St. Joseph's House is a 501(c)(3) family daycare serving school-aged youth with intellectual and developmental disabilities (ages 5-21) and their families.
We provide a loving, home-away-from-home environment, enabling parents to work and take opportunities for respite. At St. Joseph’s House, all different abilities are recognized and honored; each child is celebrated for the tremendous gifts he/she brings to our home and our world.
The families of St. Joseph’s House often face daunting circumstances and navigate complex systems. They find invaluable support and steadfast friendship in one another as their children grow with us through the years. As they are able, families contribute a nominal fee for our services.
Relying almost entirely on the support of private donors and small foundations, St. Joseph's House has served more than 60 families since opening its doors in 1983.
Board of Directors
Bridget Higginbotham, President
Hugh Vivian, Treasurer
Katie Davern, Secretary
Fr. Robert Kilner
While expecting the LaHoods' first child, Cubby decided she wanted to stay home with their baby and made plans to establish a home-based daycare business. Given Cubby's long history of work with children with intellectual and developmental disabilities, the first client to approach her was a family seeking care for their child with a disability. Very quickly, other families learned that there was someone willing and able to take on the demanding task of caring for their precious children. Families who had been unable to find a day care that could serve their children began to call, and soon Cubby had several more children with disabilities in her care. In 1983, her work officially began.
In 1988, when the LaHoods were expecting their second child, they learned their baby had medical complications that were so extensive he likely would not live. Shortly after baby Francis’ birth and death, Dan decided to leave his job in the health care industry and stay home with Cubby to care for these special children. They realized that their son, had he lived, could have been just like the beautiful children whom they were caring for each day. Their devotion to their mission was solidified, and they renamed their ministry St. Joseph's House.
From the outside, St. Joseph’s House has always looked just like any other home, aside from the long wheelchair ramp leading to the door. The small wooden sign identifying St. Joseph’s House is in keeping with the calm simplicity that characterizes this organization. As their family grew over the years, Dan and Cubby raised their three living children, Joe, Mary Frances, and Johnny in this lovely home, where they worked together as a family to care for the children and families of St. Joseph's House.

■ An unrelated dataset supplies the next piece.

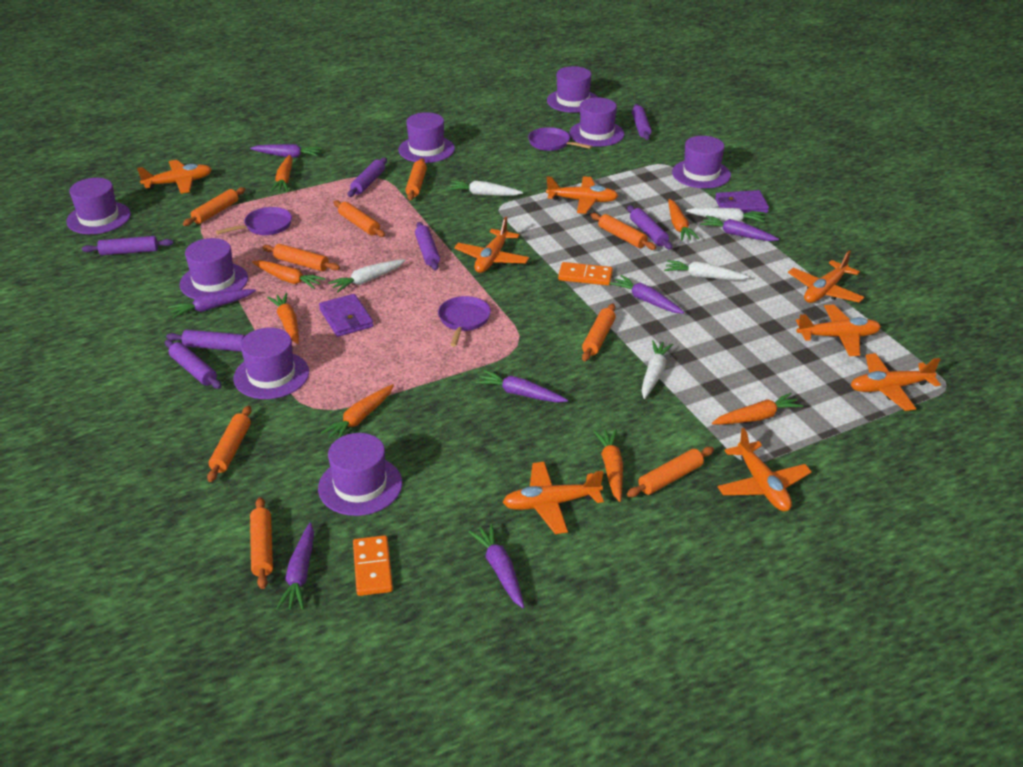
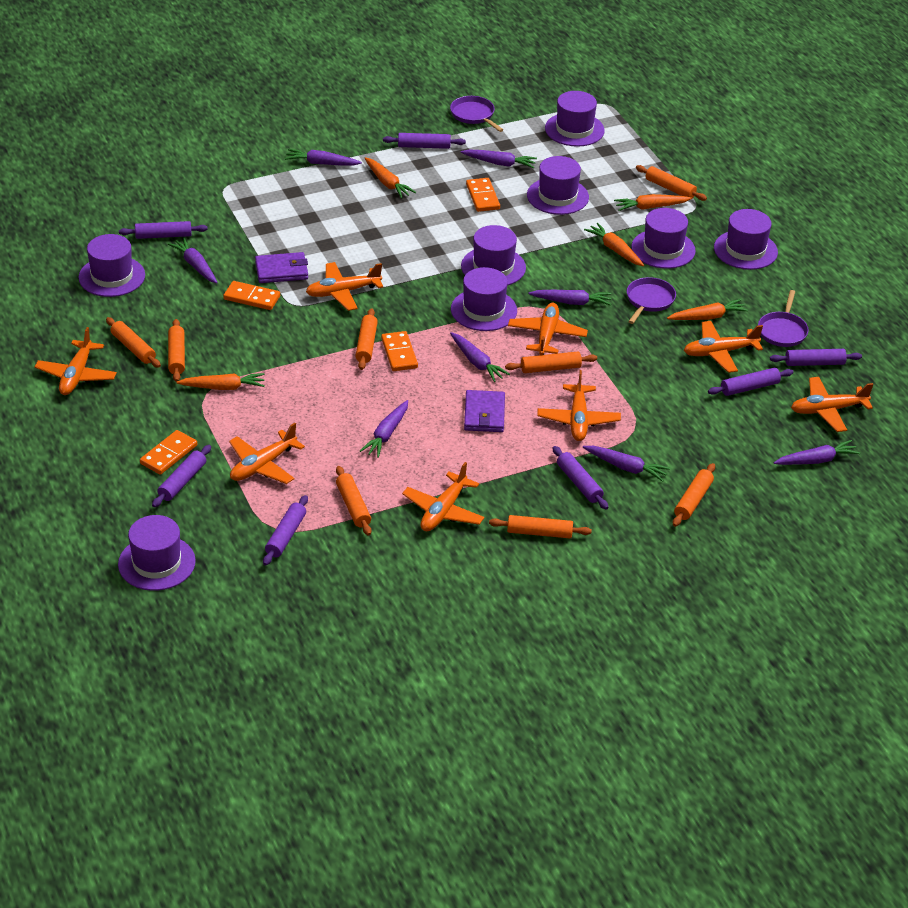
orange carrot: [252,260,326,289] [267,293,299,344] [271,155,292,192] [321,384,394,438] [593,429,623,502] [668,199,699,241] [712,393,803,424] = 7 -> [176,373,265,390] [364,157,416,199] [584,223,644,266] [614,194,692,211] [667,299,748,320] = 5
orange domino: [353,535,393,596] [558,262,613,285] = 2 -> [140,430,197,475] [223,281,280,310] [381,331,418,371] [466,178,500,212] = 4
orange rolling pin: [183,187,246,226] [207,406,251,482] [250,497,273,589] [263,244,340,271] [334,200,385,237] [405,158,427,200] [582,303,616,361] [591,213,656,250] [627,447,714,497] = 9 -> [106,317,161,368] [168,319,185,382] [336,466,371,536] [355,308,378,370] [489,515,592,538] [505,351,597,373] [636,165,707,201] [673,463,715,527] = 8
purple carrot: [168,289,256,318] [250,144,321,158] [276,523,314,610] [468,524,524,608] [476,370,568,403] [609,275,684,314] [700,215,779,241] = 7 -> [168,238,218,283] [285,149,362,166] [360,400,408,458] [450,332,510,382] [461,149,537,168] [528,290,611,305] [583,446,670,482] [774,440,860,465] = 8
white carrot: [328,259,406,292] [448,181,523,196] [642,340,674,399] [664,260,749,280] [686,207,765,222] = 5 -> none = 0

Although they went about their work quietly without seeking notice for what they do, Cubby was honored for her work in 1995 by being named a Washingtonian Magazine “Washingtonian of the Year.” According to the magazine, it’s the “highest honor we bestow in our community to the people who make it a better place to live.”Day after day, year after year, St. Joseph's House has sought in its quiet way to make life better for the families it has welcomed into its own. Even the tragic diagnosis and progression of ovarian cancer for Cubby did not weaken her resolve or dampen her dedication. In fact, it brought her and the LaHoods closer to one another and deeper into the heart of their mission. Up until her last moments, when she died surrounded by her family on September 21, 2015, Cubby gave herself tirelessly to those who had been entrusted to her care.
Cubby had been overjoyed to learn several months before her death that her son Joe and his fiancee, Natalie, were discerning taking over St. Joseph's House. Dan and Cubby had long dreamed that somehow their mission would continue beyond their work together. Inspired by the joy of his upbringing, Joe had earned his Master's in Special Education and currently served as a 6th grade teacher. With a background in Theology and non-profit work, and extensive experience volunteering with people with intellectual and developmental disabilities, Natalie took over the role of executive director in early 2016. After their wedding a few months later, Natalie and Joe set out on the adventure of running the St. Joseph's House summer camp.
After 6 years of running St. Joseph's House programs out of Dan and Cubby's home in Silver Spring, MD, Natalie and Joe decided to relocate St. Joseph's House to their own home in Prince George's County, where they are raising their four young children. In 2022, St. Joseph's House will open its doors in the wonderful community of Hyattsville, where the need for its services is largely unmet. They look forward to continuing to grow the St. Joseph's House family as they celebrate their new location.